Nutmeg-The Hard Shelled Spice
Nutmeg originated from Myristica Fragrans an evergreen tree indigenous to the Banda Islands in the Spice Islands of Indonesia. The cultivation of this tropical fruit goes on in Penang Island of Malaysia, in the Caribbean, particularly in Grenada and in Kerala, southern state of India.
Nutmeg, the germ of the tree is almost egg-shaped having length of 20 to 30mm, width of 15 to 18mm and weighs between 5 and 10 gm.
Its initial harvest occurs after 7 to 9 years of planting and the trees attains its complete production after twenty years.
Nutmeg trees are dioecious plants which are disseminated sexually and asexually. Sexual dissemination by seedling succumb 50% unproductive [male] seedlings. As there is no consistent method of determining the plant gender before blossoming in the sixth to eighth year, a sexual dissemination bears inconsistent yields. The method of grafting is preferred for dissemination.
Apart from Epicotyl Grafting, the most widely accepted method, methods like Approach Grafting and Patch Budding has proved thriving.
Other alternative methods are Air layering or Marcotting, a form of vegetative reproduction that consists in inducing rooting of part of a tree branch.
Nutmeg have slightly sweeter flavour and the Hortus Botanicus Malabaricus, a 17th Century work by Hendrik van Rheede records that Indians learned the usage of Nutmeg to flavour many dishes in grated form from the Indonesians through ancient trade routes.
Nutmeg is known to have been an esteemed and expensive spice in Global cuisine as a flavouring and preservative agent.
From Penang Cuisine to United States Cuisine, Nutmeg plays a variety of roles. In Penang Cuisine the nutmeg rind with sugar coating is used as topping and the blended or boiled Nutmeg rind is used to make iced juice.
In Indian Cuisine, it is used in many sweet and savoury dishes, especially in Mughlai Cuisine and it is also part in Garam Masala, India’s special masala mix. The fruit of nutmeg is used to make sweet and spicy pickles.
In Indonesian Cuisine, it is used in various dishes, mainly in soups. In Middle Eastern Cuisine, ground nutmeg is most often used spice for savoury dishes.
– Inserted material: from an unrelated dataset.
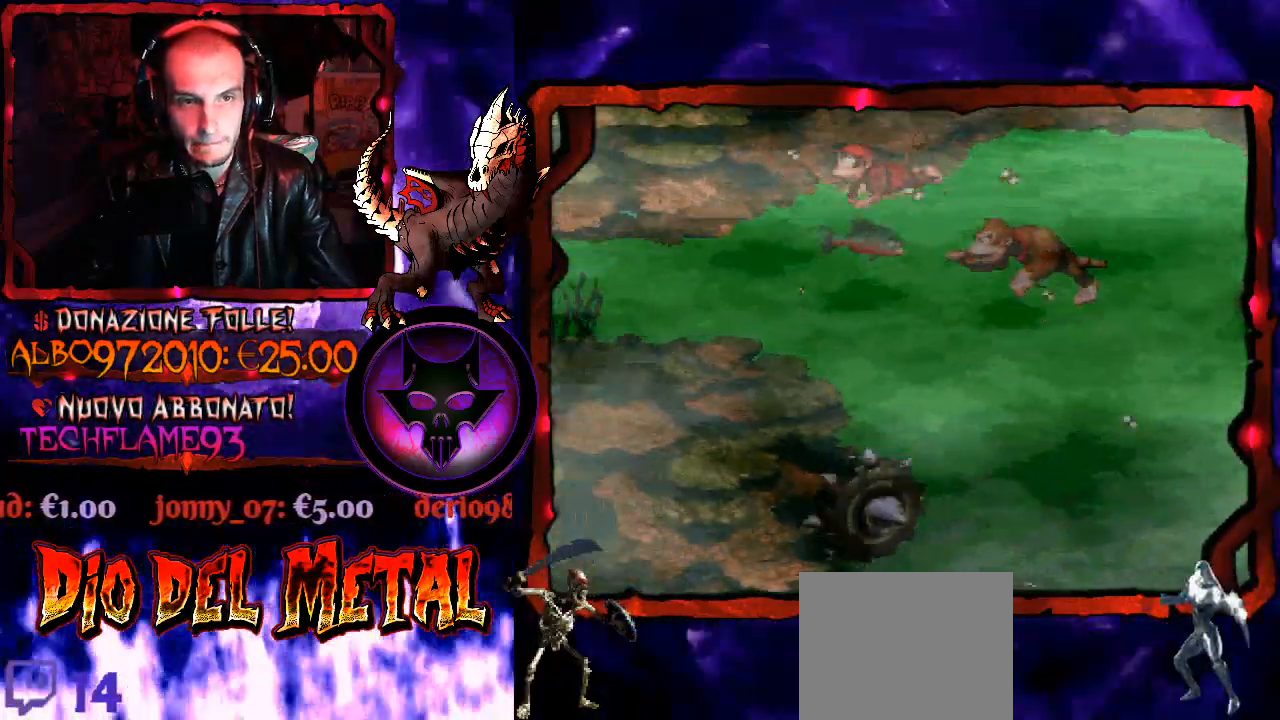
{"buttons": ["DPAD_LEFT"], "right_stick": "down-left", "button_events": []}
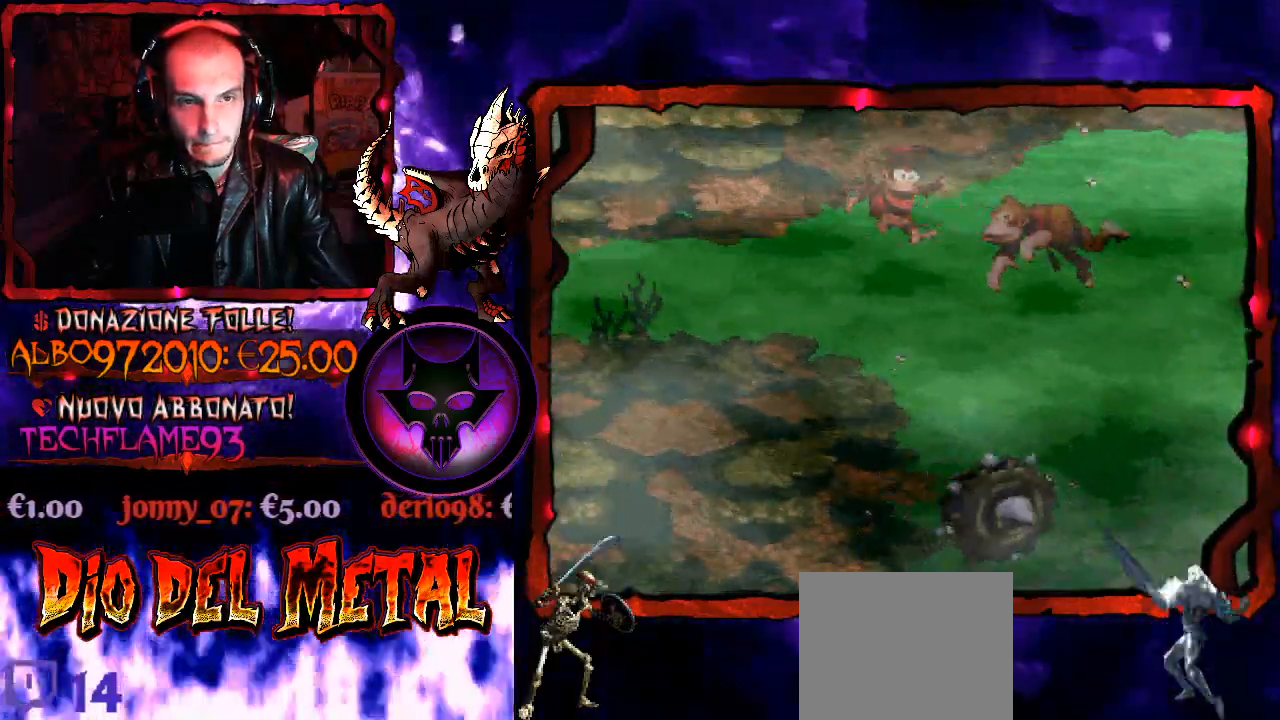
{"buttons": ["DPAD_LEFT"], "right_stick": "down-left", "button_events": []}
The pod of nutmeg is used to make jams and candy.
In European Cuisine, from the reign of Saint Theodore the Studite [758-826]nutmeg is used to sprinkle on their pease pudding; a kind of savoury pudding and it is also used in soups, sauces, baked goods, rice pudding and especially in potato dishes and in processed meat products.
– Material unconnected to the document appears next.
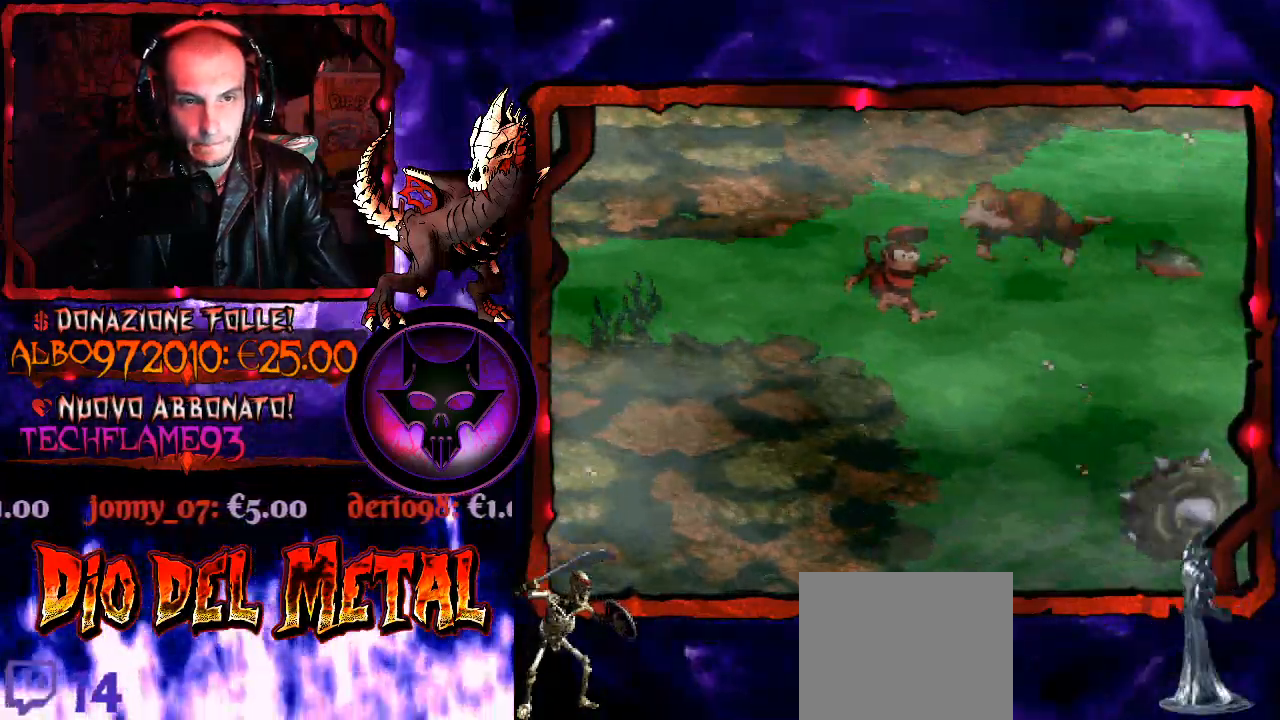
{"buttons": ["DPAD_DOWN", "DPAD_LEFT"], "right_stick": "down-left", "button_events": [[167, "DPAD_DOWN", "down"]]}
In Dutch Cuisine, it is added to some vegetable dishes and it is an traditional ingredient in cocktails.
In Scotland Cuisine, it is an essential ingredient in savoury pudding. In Italian Cuisine, it is almost a part of the stuffing for meat filled dumplings and traditional meatloaf. In Japanese Cuisine, it is an ingredient in varieties of curry powder.
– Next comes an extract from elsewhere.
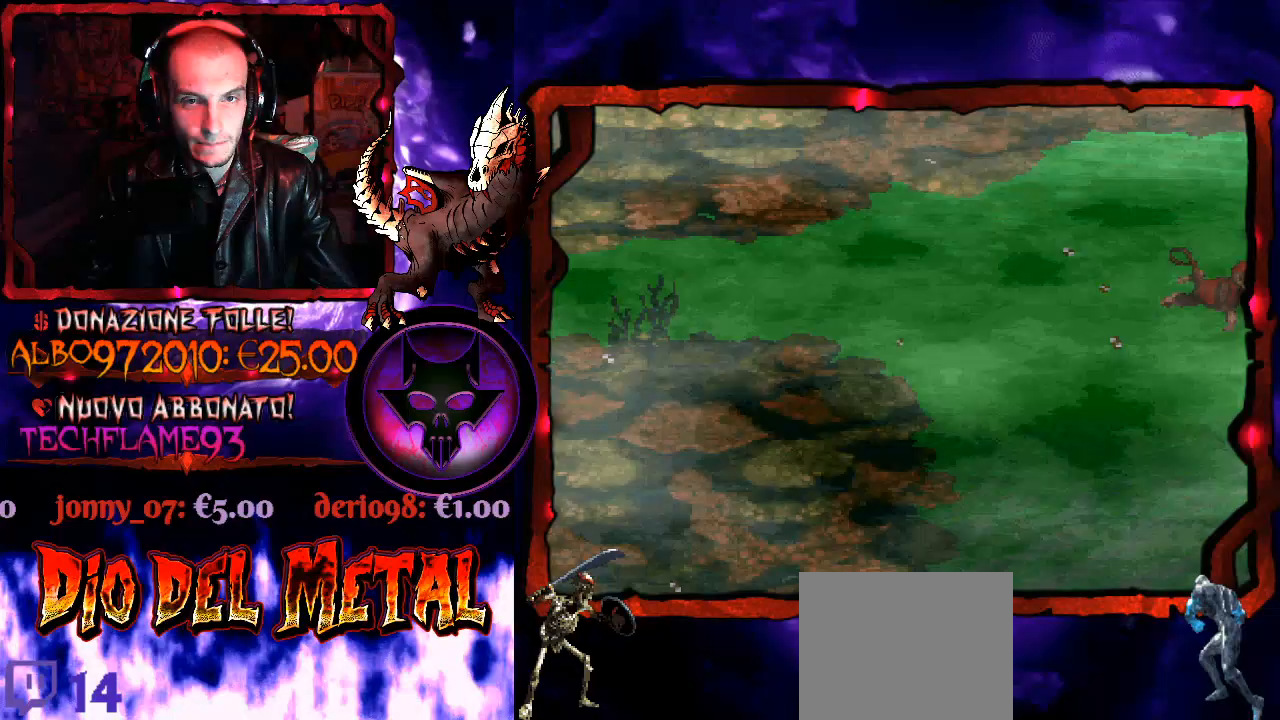
{"buttons": ["DPAD_LEFT"], "right_stick": "down-left", "button_events": [[133, "DPAD_DOWN", "up"]]}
In the Caribbean, nutmeg is sprinkled on top of the drinks. In Grenada, the pod of nutmeg is used to make jam, candy etc. In the US, it is known as the main pumpkin pie spice.
The essential oil obtained by steam distillation of ground nutmeg is used widely in perfumery and pharmaceutical industries. The oil is pale or light yellow, stink and tang of nutmeg.
It contains numerous components of interest to the oleo chemical industry, and is used as natural food flavouring in baked goods, syrups, beverages, and sweets. It is used to replace ground nutmeg, as it leaves no particles in the food.
The essential oil is also used in the cosmetic and pharmaceutical industries, for instance, in toothpaste, and as a major ingredient in some cough syrups.
Since seventh century, Nutmeg has been used in medicine. In traditional medicine, nutmeg and nutmeg oil were used for disorders related to the nervous and digestive systems. In Elizabethan times, nutmeg is believed to ward off plague. In India, it is added in medicine for infants.
Nutmeg also carry a tale of bloody war waged by the Dutch, to control nutmeg production in the East Indies in 1621.